→ **DATA EXCERPT**:
***
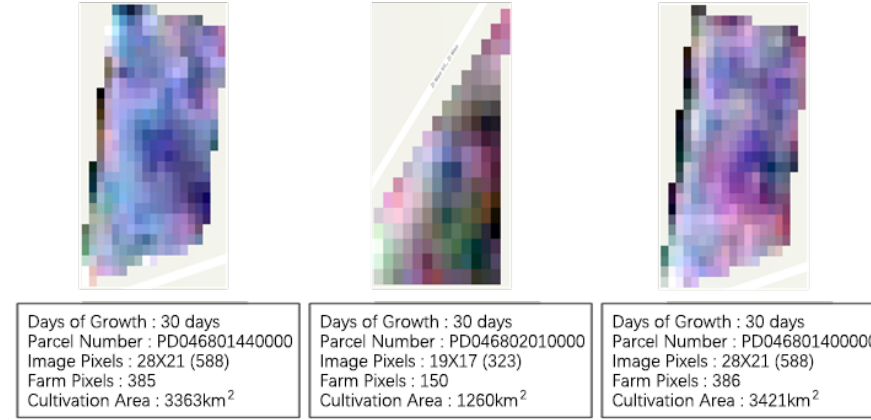
Figure 12. Satellite images of cabbages (10 days).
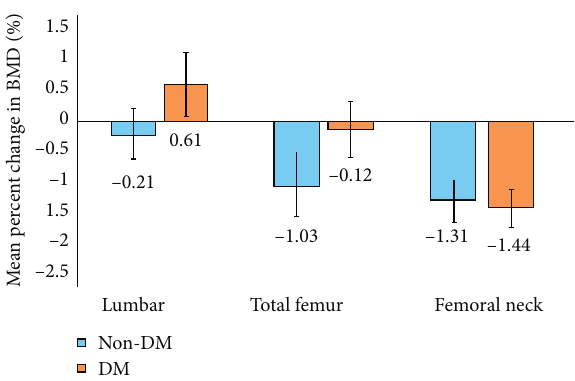
Figure 2: Mean percent change in bone mineral density from baseline after epidural steroid injections. Values are presented as mean ± SD. There were no significant differences between baseline and posttreatment BMD values. The values below bar graphs represent the mean percent change in BMD. The non-DM group consisted of postmenopausal women without diabetes mellitus who received ESI. The DM group consisted of postmenopausal women with diabetes mellitus who received ESI. Bone mineral density data are based on T -scores. BMD � bone mineral density; ESI � epidural steroid injection.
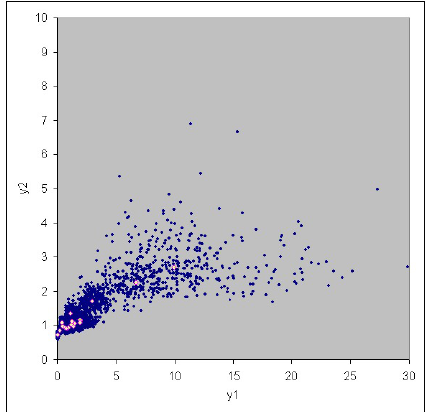
Figure 10. Simulation scatterplot of ˆ g ( y 1 , y 2 ) , m = 50. Large scale.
***
Drop the pictures and reproduce the rest of the data above exactly.

→ **RESPONSE BOX**:
Figure 12. Satellite images of cabbages (10 days).
Figure 2: Mean percent change in bone mineral density from baseline after epidural steroid injections. Values are presented as mean ± SD. There were no significant differences between baseline and posttreatment BMD values. The values below bar graphs represent the mean percent change in BMD. The non-DM group consisted of postmenopausal women without diabetes mellitus who received ESI. The DM group consisted of postmenopausal women with diabetes mellitus who received ESI. Bone mineral density data are based on T -scores. BMD � bone mineral density; ESI � epidural steroid injection.
Figure 10. Simulation scatterplot of ˆ g ( y 1 , y 2 ) , m = 50. Large scale.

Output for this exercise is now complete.